Thibodeau met David Koresh in the Sunset Boulevard Guitar Center in Los Angeles, California in 1990. Reportedly, Thibodeau did not show much interest in the group originally since they were a Christian band but eventually joined because of people like Steve Schneider. He moved to the Mount Carmel Center in 1991 to continue playing in the Branch Davidians' band.

At the Mount Carmel Center near Waco, Texas, Thibodeau married Michele Jones upon Koresh's request.

Thibodeau escaped the April 19, 1993, fire that ended the Waco siege along with eight other survivors. Thibodeau was jailed in McLennan County Jail but soon released on a US$5,000 bail by a federal magistrate.
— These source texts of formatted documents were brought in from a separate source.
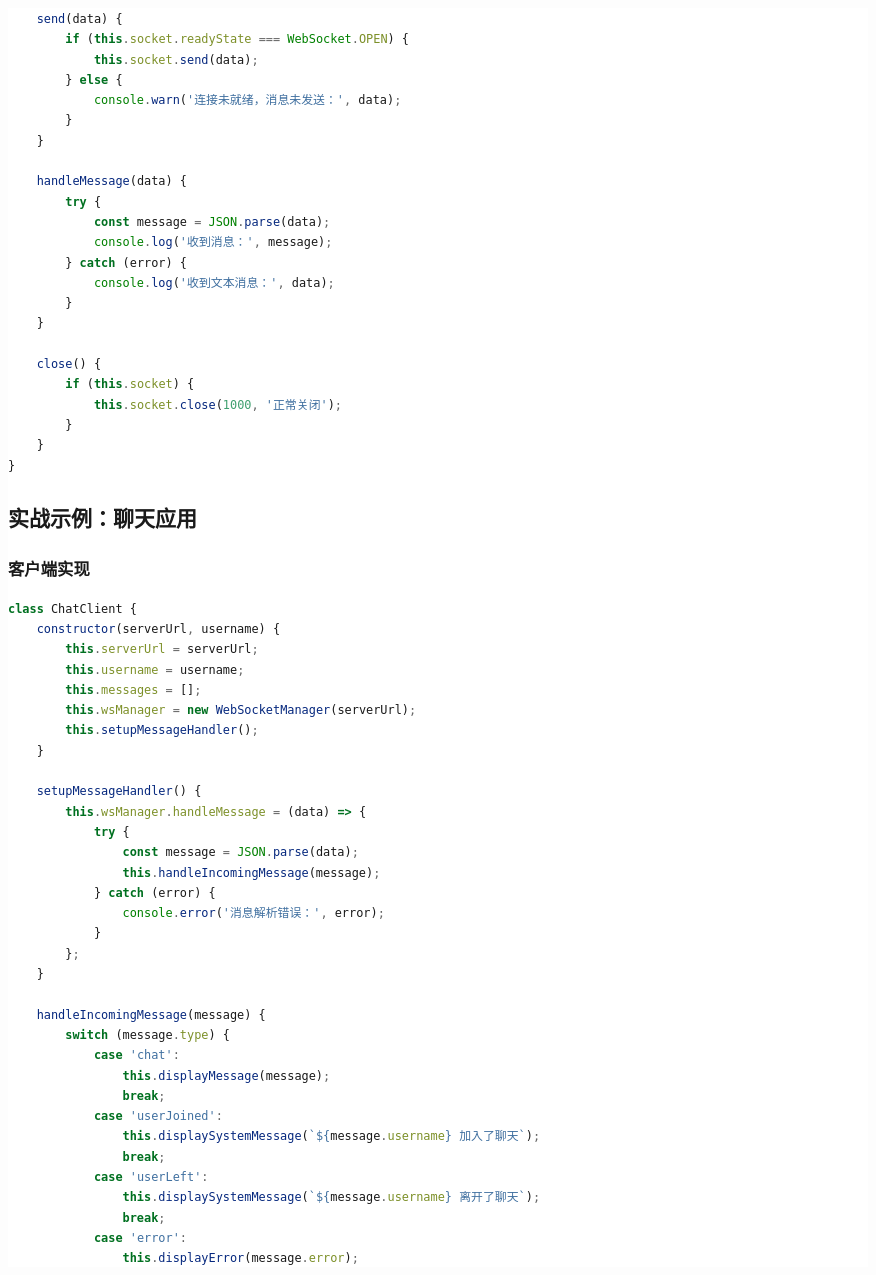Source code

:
 ```javascript
    send(data) {
        if (this.socket.readyState === WebSocket.OPEN) {
            this.socket.send(data);
        } else {
            console.warn('连接未就绪，消息未发送：', data);
        }
    }
    
    handleMessage(data) {
        try {
            const message = JSON.parse(data);
            console.log('收到消息：', message);
        } catch (error) {
            console.log('收到文本消息：', data);
        }
    }
    
    close() {
        if (this.socket) {
            this.socket.close(1000, '正常关闭');
        }
    }
}
```

## 实战示例：聊天应用

### 客户端实现
```javascript
class ChatClient {
    constructor(serverUrl, username) {
        this.serverUrl = serverUrl;
        this.username = username;
        this.messages = [];
        this.wsManager = new WebSocketManager(serverUrl);
        this.setupMessageHandler();
    }
    
    setupMessageHandler() {
        this.wsManager.handleMessage = (data) => {
            try {
                const message = JSON.parse(data);
                this.handleIncomingMessage(message);
            } catch (error) {
                console.error('消息解析错误：', error);
            }
        };
    }
    
    handleIncomingMessage(message) {
        switch (message.type) {
            case 'chat':
                this.displayMessage(message);
                break;
            case 'userJoined':
                this.displaySystemMessage(`${message.username} 加入了聊天`);
                break;
            case 'userLeft':
                this.displaySystemMessage(`${message.username} 离开了聊天`);
                break;
            case 'error':
                this.displayError(message.error);
```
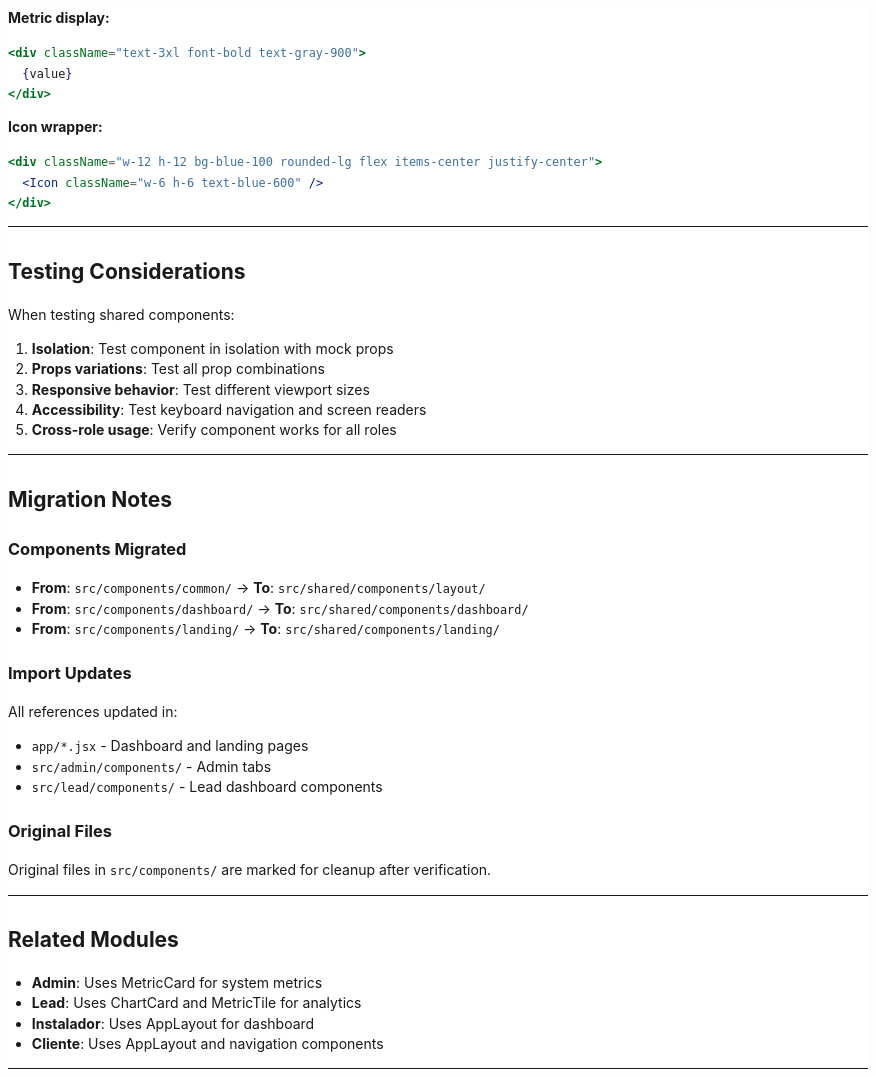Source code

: **Metric display:**
```jsx
<div className="text-3xl font-bold text-gray-900">
  {value}
</div>
```

**Icon wrapper:**
```jsx
<div className="w-12 h-12 bg-blue-100 rounded-lg flex items-center justify-center">
  <Icon className="w-6 h-6 text-blue-600" />
</div>
```

---

## Testing Considerations

When testing shared components:

1. **Isolation**: Test component in isolation with mock props
2. **Props variations**: Test all prop combinations
3. **Responsive behavior**: Test different viewport sizes
4. **Accessibility**: Test keyboard navigation and screen readers
5. **Cross-role usage**: Verify component works for all roles

---

## Migration Notes

### Components Migrated
- **From**: `src/components/common/` → **To**: `src/shared/components/layout/`
- **From**: `src/components/dashboard/` → **To**: `src/shared/components/dashboard/`
- **From**: `src/components/landing/` → **To**: `src/shared/components/landing/`

### Import Updates
All references updated in:
- `app/*.jsx` - Dashboard and landing pages
- `src/admin/components/` - Admin tabs
- `src/lead/components/` - Lead dashboard components

### Original Files
Original files in `src/components/` are marked for cleanup after verification.

---

## Related Modules

- **Admin**: Uses MetricCard for system metrics
- **Lead**: Uses ChartCard and MetricTile for analytics
- **Instalador**: Uses AppLayout for dashboard
- **Cliente**: Uses AppLayout and navigation components

---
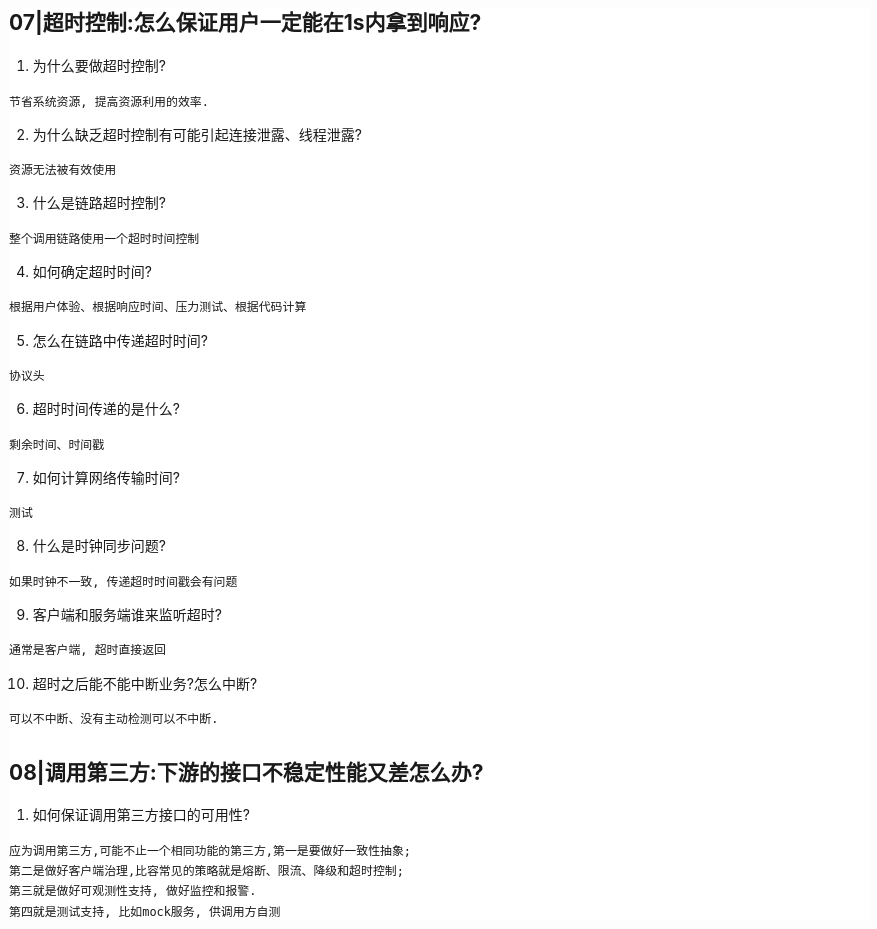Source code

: ## 07|超时控制:怎么保证用户一定能在1s内拿到响应?

1. 为什么要做超时控制?
```text
节省系统资源, 提高资源利用的效率.
```

2. 为什么缺乏超时控制有可能引起连接泄露、线程泄露?
```text
资源无法被有效使用
```

3. 什么是链路超时控制?
```text
整个调用链路使用一个超时时间控制
```

4. 如何确定超时时间?
```text
根据用户体验、根据响应时间、压力测试、根据代码计算
```

5. 怎么在链路中传递超时时间?
```text
协议头
```

6. 超时时间传递的是什么?
```text
剩余时间、时间戳
```

7. 如何计算网络传输时间?
```text
测试
```

8. 什么是时钟同步问题?
```text
如果时钟不一致, 传递超时时间戳会有问题
```

9.  客户端和服务端谁来监听超时?
```text
通常是客户端, 超时直接返回
```

10. 超时之后能不能中断业务?怎么中断?
```text
可以不中断、没有主动检测可以不中断.
```

## 08|调用第三方:下游的接口不稳定性能又差怎么办?
1. 如何保证调用第三方接口的可用性?
```text
应为调用第三方,可能不止一个相同功能的第三方,第一是要做好一致性抽象;
第二是做好客户端治理,比容常见的策略就是熔断、限流、降级和超时控制;
第三就是做好可观测性支持, 做好监控和报警.
第四就是测试支持, 比如mock服务, 供调用方自测
```
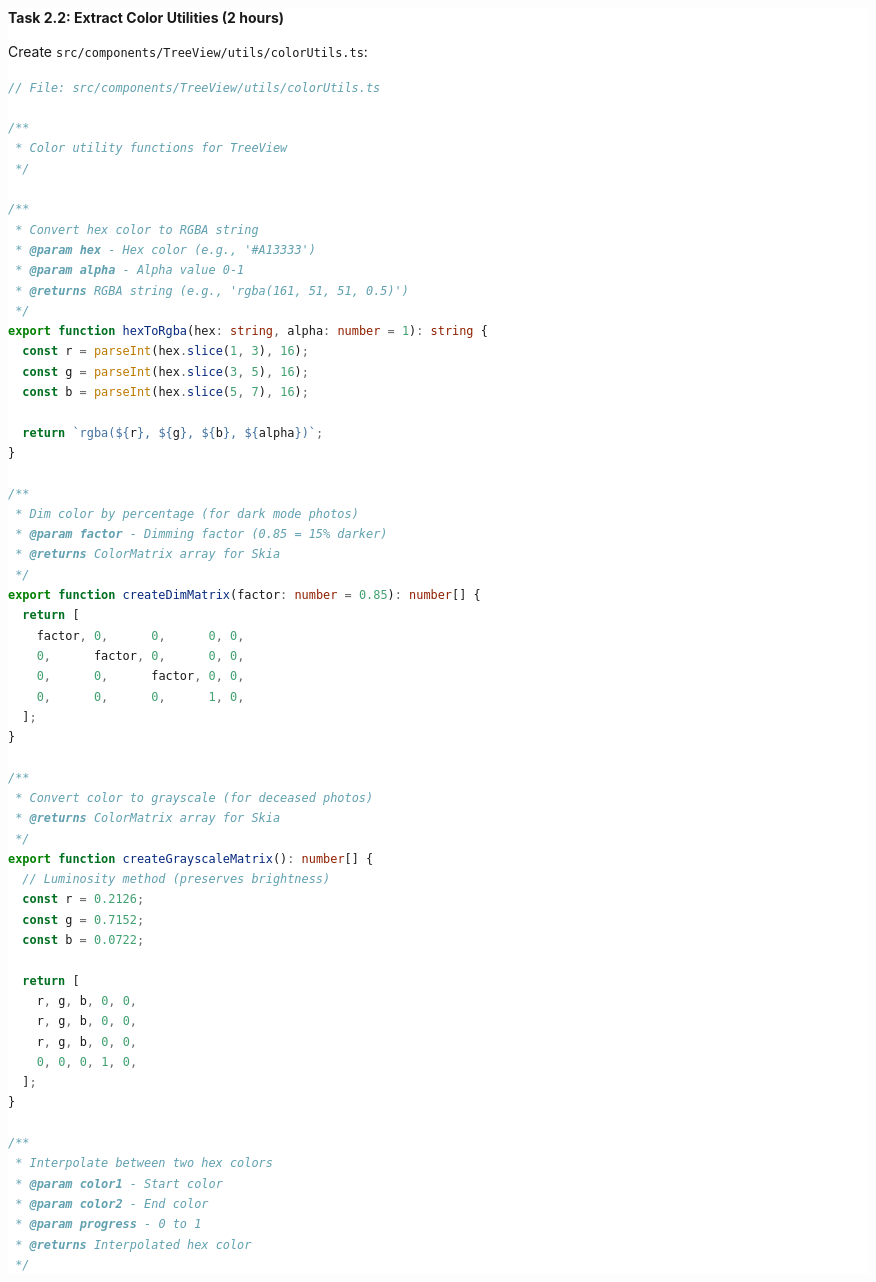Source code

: 
**Task 2.2: Extract Color Utilities (2 hours)**

Create `src/components/TreeView/utils/colorUtils.ts`:

```typescript
// File: src/components/TreeView/utils/colorUtils.ts

/**
 * Color utility functions for TreeView
 */

/**
 * Convert hex color to RGBA string
 * @param hex - Hex color (e.g., '#A13333')
 * @param alpha - Alpha value 0-1
 * @returns RGBA string (e.g., 'rgba(161, 51, 51, 0.5)')
 */
export function hexToRgba(hex: string, alpha: number = 1): string {
  const r = parseInt(hex.slice(1, 3), 16);
  const g = parseInt(hex.slice(3, 5), 16);
  const b = parseInt(hex.slice(5, 7), 16);

  return `rgba(${r}, ${g}, ${b}, ${alpha})`;
}

/**
 * Dim color by percentage (for dark mode photos)
 * @param factor - Dimming factor (0.85 = 15% darker)
 * @returns ColorMatrix array for Skia
 */
export function createDimMatrix(factor: number = 0.85): number[] {
  return [
    factor, 0,      0,      0, 0,
    0,      factor, 0,      0, 0,
    0,      0,      factor, 0, 0,
    0,      0,      0,      1, 0,
  ];
}

/**
 * Convert color to grayscale (for deceased photos)
 * @returns ColorMatrix array for Skia
 */
export function createGrayscaleMatrix(): number[] {
  // Luminosity method (preserves brightness)
  const r = 0.2126;
  const g = 0.7152;
  const b = 0.0722;

  return [
    r, g, b, 0, 0,
    r, g, b, 0, 0,
    r, g, b, 0, 0,
    0, 0, 0, 1, 0,
  ];
}

/**
 * Interpolate between two hex colors
 * @param color1 - Start color
 * @param color2 - End color
 * @param progress - 0 to 1
 * @returns Interpolated hex color
 */
```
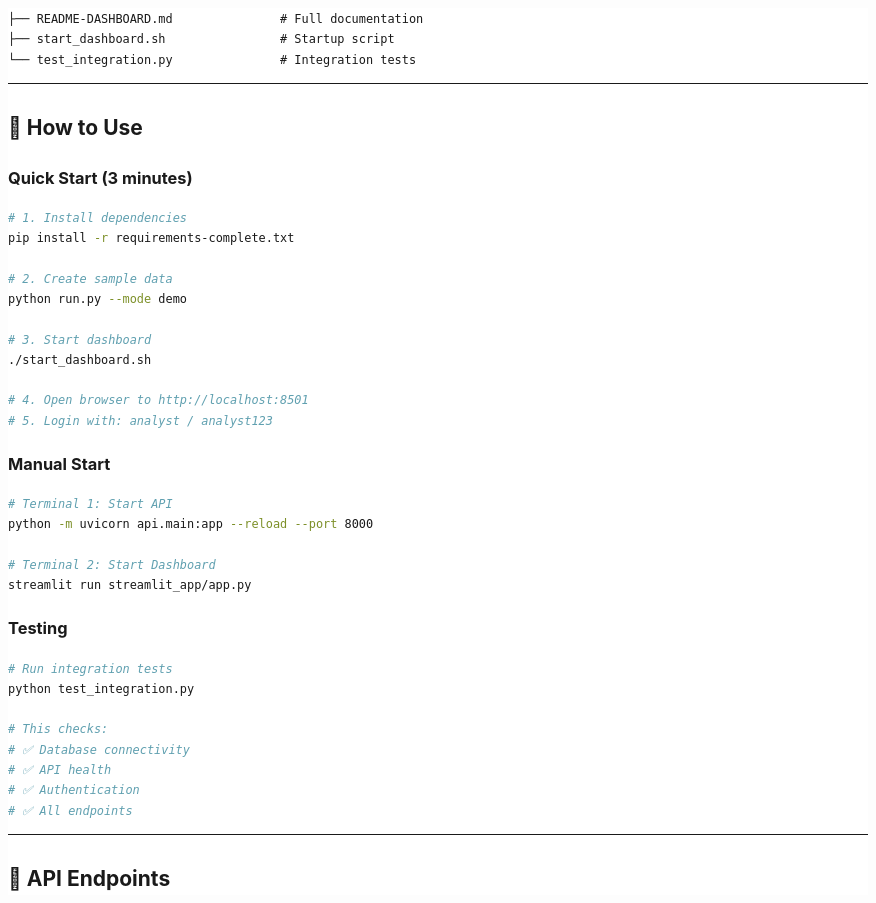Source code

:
 ```
├── README-DASHBOARD.md               # Full documentation
├── start_dashboard.sh                # Startup script
└── test_integration.py               # Integration tests
```

---

## 🚀 How to Use

### Quick Start (3 minutes)

```bash
# 1. Install dependencies
pip install -r requirements-complete.txt

# 2. Create sample data
python run.py --mode demo

# 3. Start dashboard
./start_dashboard.sh

# 4. Open browser to http://localhost:8501
# 5. Login with: analyst / analyst123
```

### Manual Start

```bash
# Terminal 1: Start API
python -m uvicorn api.main:app --reload --port 8000

# Terminal 2: Start Dashboard
streamlit run streamlit_app/app.py
```

### Testing

```bash
# Run integration tests
python test_integration.py

# This checks:
# ✅ Database connectivity
# ✅ API health
# ✅ Authentication
# ✅ All endpoints
```

---

## 🔧 API Endpoints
== Impact on the aftermath ==
Almost immediately after the fire destroyed the Mt. Carmel compound, Thibodeau was active in voicing his perspective on the siege. In 1995, congressional hearings were held that turned partisan over the issue of the Republican-led investigation's association with the National Rifle Association of America. Thibodeau, who in The New York Times was described as a Republican witness, argued that the ATF could have served Koresh's arrest warrant without the use of a raid since Koresh regularly jogged outside the compound.

Thibodeau was held as a material witness against other Davidians charged with various crimes in relation to the Waco siege.

== Life after 1993 ==
He (re-)married in 1997 and has at least one daughter.

In 1999, he co-authored a memoir called A Place Called Waco: A Survivor's Story with Leon Whiteson, a Zimbabwe-born novelist, critic, and architect. Thibodeau runs a website called "Waco Survivors," in which he archives media related to the Waco siege.

In 2018, the miniseries Waco aired featuring Rory Culkin playing David Thibodeau and Thibodeau himself in a cameo role as an unnamed character.

Thibodeau is a drummer for the band The Blast Addicts, and he resided in Texas as of 2020. He played drums for other bands after the Waco siege as well, including Grooviest Maximus.

In 2023, the television miniseries Waco: American Apocalypse was released, in which Thibodeau was interviewed for his perspective and stance on the ATF involvement from the viewpoint of the survivors within Mt. Carmel.